··· Data to use ···

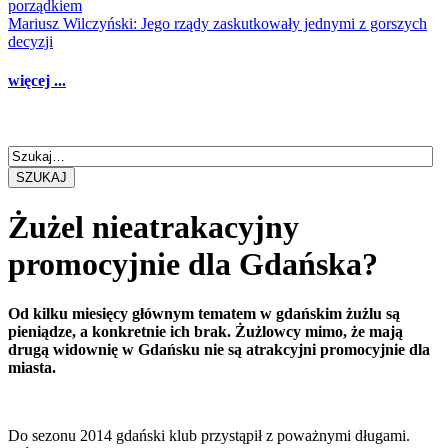
porządkiem
Mariusz Wilczyński: Jego rządy zaskutkowały jednymi z gorszych
decyzji
więcej ...
SZUKAJ
Żużel nieatrakacyjny
promocyjnie dla Gdańska?
Od kilku miesięcy głównym tematem w gdańskim żużlu są
pieniądze, a konkretnie ich brak. Żużlowcy mimo, że mają
drugą widownię w Gdańsku nie są atrakcyjni promocyjnie dla
miasta.
Do sezonu 2014 gdański klub przystąpił z poważnymi długami.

···

- _Task directions_: Quote the records above exactly, leaving out any pictures.

- _Result for this exercise_:
porządkiem
Mariusz Wilczyński: Jego rządy zaskutkowały jednymi z gorszych
decyzji
więcej ...
SZUKAJ
Żużel nieatrakacyjny
promocyjnie dla Gdańska?
Od kilku miesięcy głównym tematem w gdańskim żużlu są
pieniądze, a konkretnie ich brak. Żużlowcy mimo, że mają
drugą widownię w Gdańsku nie są atrakcyjni promocyjnie dla
miasta.
Do sezonu 2014 gdański klub przystąpił z poważnymi długami.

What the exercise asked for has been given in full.